### GOAL OF THE EXERCISE
Write the next part of the essay about senior year ending early under quarantine, picking up right after its last sentence.

### EXTRACT TO READ
• • • •

Assembly Moderators Lauren Smith’20 and Mathew Krelitz’20 prepare to announce senior speeches. Students can still view senior speeches every Monday and Wednesday.

Abrupt End to Senior Year Allows Opportunity to Reflect

Quarantine exemplifies the importance to make the best of an unfortunate situation

     I don’t think anyone expected the year to end like this. Between the last day of school before spring break and the day we found out school for the foreseeable future would be online, the world slowly descended into isolation. While uncertainty had plagued our last real day of school, nothing could have prepared anyone for the lockdown of the world. Everything came to a screeching halt, and in one fell swoop, fourth quarter of senior year was gone. No senior spring break, no commencement, and for me, not even a real senior speech.  

     When you expect things to be one way for years, only for them to be gently replaced with a depersonalized, online substitute, it is painful. And yet, as we all sit in our homes isolated from our friends, teachers, peers, and virtually everyone else, it is necessary that we not only confront that internal anguish, but examine, understand, and embrace what makes us carry on through difficult experiences. 

     I had always dreaded giving my senior speech. While on some level I enjoyed researching my topic and writing my speech, public speaking makes me nervous like nothing else. Even when I would practice my speech in front of five to ten people during class, I would get nervous. Despite this, I was still devastated upon learning my speech would have to be given through the vacuum of Zoom. I felt like I was cheating graduation by skipping a ritual every senior goes through, a pitiful cop-out. I had similar thoughts about commencement and senior spring break: there would be no satisfying conclusion to senior year like I had always expected, no time with friends, no senior run. Everything was over.

• • • •

(Saved data entries)
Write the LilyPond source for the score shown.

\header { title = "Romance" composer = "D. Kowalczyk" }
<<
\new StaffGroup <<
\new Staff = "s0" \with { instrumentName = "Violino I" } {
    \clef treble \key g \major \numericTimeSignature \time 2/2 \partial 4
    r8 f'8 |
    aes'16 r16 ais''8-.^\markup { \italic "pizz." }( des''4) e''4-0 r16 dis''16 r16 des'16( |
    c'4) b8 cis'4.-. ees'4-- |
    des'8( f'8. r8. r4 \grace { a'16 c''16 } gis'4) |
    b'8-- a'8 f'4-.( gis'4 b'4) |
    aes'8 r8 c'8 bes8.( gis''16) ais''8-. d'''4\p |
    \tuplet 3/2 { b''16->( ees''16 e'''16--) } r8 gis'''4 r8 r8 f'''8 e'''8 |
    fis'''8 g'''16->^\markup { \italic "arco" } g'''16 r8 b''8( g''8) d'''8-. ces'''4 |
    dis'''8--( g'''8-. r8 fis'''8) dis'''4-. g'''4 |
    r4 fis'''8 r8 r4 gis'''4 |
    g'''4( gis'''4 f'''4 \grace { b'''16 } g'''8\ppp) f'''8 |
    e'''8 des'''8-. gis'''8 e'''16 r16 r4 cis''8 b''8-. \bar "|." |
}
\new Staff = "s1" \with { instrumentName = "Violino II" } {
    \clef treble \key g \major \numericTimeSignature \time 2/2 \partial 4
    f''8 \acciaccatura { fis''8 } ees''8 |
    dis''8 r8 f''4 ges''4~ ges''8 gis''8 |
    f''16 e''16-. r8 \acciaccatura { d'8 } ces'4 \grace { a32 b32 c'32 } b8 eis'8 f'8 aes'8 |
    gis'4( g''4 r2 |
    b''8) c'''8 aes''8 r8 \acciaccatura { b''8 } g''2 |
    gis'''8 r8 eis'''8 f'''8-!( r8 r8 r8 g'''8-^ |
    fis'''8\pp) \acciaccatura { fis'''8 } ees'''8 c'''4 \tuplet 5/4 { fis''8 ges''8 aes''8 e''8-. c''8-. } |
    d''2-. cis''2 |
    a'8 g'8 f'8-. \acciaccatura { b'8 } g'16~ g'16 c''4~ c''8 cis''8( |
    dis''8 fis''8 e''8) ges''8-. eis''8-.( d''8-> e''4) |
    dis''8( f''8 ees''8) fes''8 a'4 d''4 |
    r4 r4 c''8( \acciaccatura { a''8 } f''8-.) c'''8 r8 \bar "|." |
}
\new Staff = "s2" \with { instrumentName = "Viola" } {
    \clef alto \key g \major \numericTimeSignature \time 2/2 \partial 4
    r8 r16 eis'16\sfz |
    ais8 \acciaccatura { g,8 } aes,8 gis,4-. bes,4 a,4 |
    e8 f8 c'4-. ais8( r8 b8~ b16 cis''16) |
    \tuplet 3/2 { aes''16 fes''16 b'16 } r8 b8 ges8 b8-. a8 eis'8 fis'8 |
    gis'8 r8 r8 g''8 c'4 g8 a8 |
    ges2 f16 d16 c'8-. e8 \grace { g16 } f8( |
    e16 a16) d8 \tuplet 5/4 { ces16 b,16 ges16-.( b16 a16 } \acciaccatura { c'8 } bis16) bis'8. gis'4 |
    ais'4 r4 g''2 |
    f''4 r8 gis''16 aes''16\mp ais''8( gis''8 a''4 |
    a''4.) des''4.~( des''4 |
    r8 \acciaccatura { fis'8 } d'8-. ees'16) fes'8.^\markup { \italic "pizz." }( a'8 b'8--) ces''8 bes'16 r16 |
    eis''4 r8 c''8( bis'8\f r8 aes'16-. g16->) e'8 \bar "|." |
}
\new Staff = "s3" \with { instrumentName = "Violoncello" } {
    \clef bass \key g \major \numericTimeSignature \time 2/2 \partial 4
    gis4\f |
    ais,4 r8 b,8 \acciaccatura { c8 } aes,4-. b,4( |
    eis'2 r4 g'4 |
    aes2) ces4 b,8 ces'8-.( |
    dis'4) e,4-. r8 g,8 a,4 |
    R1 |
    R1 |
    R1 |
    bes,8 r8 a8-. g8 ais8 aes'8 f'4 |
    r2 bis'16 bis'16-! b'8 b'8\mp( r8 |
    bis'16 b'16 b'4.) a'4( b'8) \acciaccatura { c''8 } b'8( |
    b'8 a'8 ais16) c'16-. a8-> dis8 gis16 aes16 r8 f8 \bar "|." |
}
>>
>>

• • • •

### RESULT FOR THIS EXERCISE
     For the first two weeks, I let such thoughts eat away at me. I stopped sleeping well and I didn’t want to do school work. I had given into my negative thoughts, which ravaged my mind. I have always depended on thinking my way out of problems, but there was no solution to this problem. No matter how much I thought or looked at the facts of the situation, nothing changed. I was stuck in the same situation as before, only having wasted my time trying to logic something that can’t be logicized. 

     Eventually, I realized that I needed to look elsewhere to find my answer. While COVID-19 exists in scientific models and statistics, quarantine depends on the psyche and spirit. My perspective on the situation gradually began to change. I began trying to understand on an emotional level what missing important senior moments meant to me. I decided to confront my feelings on the issue head on with this new perspective. Instead of accepting the year as lost, I realized that the situation itself was not the problem, but rather my attitude towards it. 

     Previously, I wasn’t thrilled at the prospect of giving my speech online, and I would be lying if I said it was anything like speaking in the JNA. But it doesn’t matter. I had new challenges to overcome and difficulties to triumph. As old plans closed, new possibilities were opened: I was operating in a completely different framework than before. I had transformed the enervating void of quarantine into a space of new possibilities and outcomes. 

     Nobody knows what is next for the world. Some say it will take years to recover, and others think we can start reopening the world by next month. The only path forward is to confront what lies within us. By doing so, we will all be far better equipped to handle whatever the future may hold.